2015.02.27.Fri.19:44
昨日、東京出張でしたが、
夜は東京音楽大学で以下のような音楽会を聴きました。

■エリソ・ヴィルサラーゼ|ピアノ・リサイタル& 公開マスタークラス
■2015年2月26日(木)18時@東京音楽大学100周年記念ホール

(前半)
ショパン:ポロネーズ 第7番 変イ長調「幻想ポロネーズ」作品61
ショパン:ピアノ・ソナタ 第3番 ロ短調 作品58
【アンコール】
ショパン:マズルカ?(番号は不明)→「マズルカ 嬰ト短調 作品33-1」だそうです。
ショパン:ワルツ変イ長調作品34-1

(後半)〜公開マスタークラス〜
受講生::片田 愛理(ピアノ演奏家コース・エクセレンス 4年)
受講曲目:ショパン:24の前奏曲 作品28〜

ショパン嫌いの私ですが、
エリソ・ヴィルサラーゼが弾くショパンなら聴いてみたいと思いました。
彼女のリサイタルは昨年2月に聴き、感銘を受けました。
アンコール2曲を加え、1時間ちょいの演奏でしたが満足しました。
ネイガウスらに薫陶を受けたヴィエルサラーゼのショパンは力強く芯がありました。
私が最近、強い関心を持っているマリア・ユージナも
このような感じの演奏をしたのではないかと思いました。
全体的に落ち着いた暗めの音色と
左手の土台となるしっかりとした低音からは
ロシアの大地の風景が見えてくるような演奏でした。
ヴィルサラーゼは11月にリサイタルをするので
ぜひ、聴きたいです。

この演奏会中、私の席のまわりで
ちょっとしたハプニングがありました。

ピアノ・ソナタ第3番がはじまる前に
私のとなりに若い女性が座りました。
演奏がはじまると信じられないことが起きました。
彼女がスマホを取り出して、演奏中にラインをはじめました。
液晶が光ったので、まわりの人はみな「おやっ?」と思ったようです。
私はイラッときましたが、演奏に集中しようと努めました。
彼女は約25〜6分の間、断続的にラインをしていました。
演奏は終わってから、私は彼女に話しかけました。

「すいません、あなたはこの学校の学生さんですか?」
「はい、そうです。
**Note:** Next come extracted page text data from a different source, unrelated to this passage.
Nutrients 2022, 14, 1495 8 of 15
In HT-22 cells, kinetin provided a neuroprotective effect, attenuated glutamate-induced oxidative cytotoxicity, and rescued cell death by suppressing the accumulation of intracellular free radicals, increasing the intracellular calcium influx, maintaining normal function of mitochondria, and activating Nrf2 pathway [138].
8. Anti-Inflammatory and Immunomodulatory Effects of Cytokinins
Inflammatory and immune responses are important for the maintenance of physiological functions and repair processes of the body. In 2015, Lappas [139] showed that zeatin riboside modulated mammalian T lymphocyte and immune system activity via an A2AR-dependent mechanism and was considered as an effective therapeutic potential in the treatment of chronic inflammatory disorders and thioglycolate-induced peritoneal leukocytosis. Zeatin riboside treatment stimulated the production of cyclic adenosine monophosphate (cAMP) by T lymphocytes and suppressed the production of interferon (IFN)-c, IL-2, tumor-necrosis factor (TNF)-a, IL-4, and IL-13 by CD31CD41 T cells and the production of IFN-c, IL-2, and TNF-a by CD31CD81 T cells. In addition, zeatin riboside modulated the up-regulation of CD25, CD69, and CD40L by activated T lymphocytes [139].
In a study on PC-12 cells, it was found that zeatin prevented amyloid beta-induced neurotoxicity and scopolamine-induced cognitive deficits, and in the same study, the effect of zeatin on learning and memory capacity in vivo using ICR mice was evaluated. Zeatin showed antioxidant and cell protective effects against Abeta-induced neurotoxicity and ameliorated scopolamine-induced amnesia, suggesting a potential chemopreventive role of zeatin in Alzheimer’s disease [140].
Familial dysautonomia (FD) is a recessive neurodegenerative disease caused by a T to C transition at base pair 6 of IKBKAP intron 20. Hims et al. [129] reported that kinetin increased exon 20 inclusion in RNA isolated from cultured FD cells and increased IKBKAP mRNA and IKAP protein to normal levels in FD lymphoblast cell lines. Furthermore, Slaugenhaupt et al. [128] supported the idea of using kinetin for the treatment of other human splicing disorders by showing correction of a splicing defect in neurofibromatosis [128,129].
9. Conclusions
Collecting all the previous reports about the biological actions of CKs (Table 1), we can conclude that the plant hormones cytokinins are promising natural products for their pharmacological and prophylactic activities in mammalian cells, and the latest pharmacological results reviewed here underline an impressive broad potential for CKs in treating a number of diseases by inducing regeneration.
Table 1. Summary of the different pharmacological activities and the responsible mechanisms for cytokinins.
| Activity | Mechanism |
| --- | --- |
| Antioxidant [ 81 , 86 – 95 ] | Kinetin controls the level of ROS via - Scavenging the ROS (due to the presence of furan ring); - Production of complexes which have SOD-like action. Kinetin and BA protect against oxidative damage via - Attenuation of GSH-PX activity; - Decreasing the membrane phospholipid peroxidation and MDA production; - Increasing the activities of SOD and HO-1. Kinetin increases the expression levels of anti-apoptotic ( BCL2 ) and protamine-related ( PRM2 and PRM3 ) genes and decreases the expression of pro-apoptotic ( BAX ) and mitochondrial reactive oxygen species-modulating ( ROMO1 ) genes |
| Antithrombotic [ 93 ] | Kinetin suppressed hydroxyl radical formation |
」
「演奏中、あなたはスマホでラインをしていましたね」
「はい」
「それって非常識じゃないですか?」
「みんなやっていますよ。」
「サントリーホールや紀尾井ホールでもやっているんですか?」
「……。」
「私は迷惑しましたよ。」
「……。」
「何か私に言うことがないのですか?」
「……。」
「あなた方は楽譜から作曲家の気持ちを読み取って演奏するんでしょ。
それと同じように、迷惑行為が人の気分を害することぐらい想像つくでしょ。」
「……。」

その時、信じられなかったのは
謝罪の言葉はなかったことだけでなく、
その音大生がウルウルと泣きはじめたことです。

私はすこし驚きましたが、
自分はおかしなことは言ったつもりはありません。
しかしセクハラとかパワハラとは言われたら嫌だな…とは思いました。
まあ別にイイやと想いながら、休憩に入りました。
後半の公開マスタークラスがはじまると、
彼女は席に戻ってきませんでした。

帰路の高速バスの中で
私に注意を受けた音大生が
なぜ泣いてしまったのか考えてみました。

①知らない人に注意されてビックリした。
②自分がした迷惑行為に反省して泣いた。
③怒られた経験がないので、屈辱感から泣いた。
④ぶりっ子して泣いた。

おそらく①でしょうね。
まあ、どれでもイイです。
私は世代間ギャップを感じました。

私の「2.26」は
スマホ・ドライバーやスマホ音大生らによって
大迷惑や災難をうけた日となりました。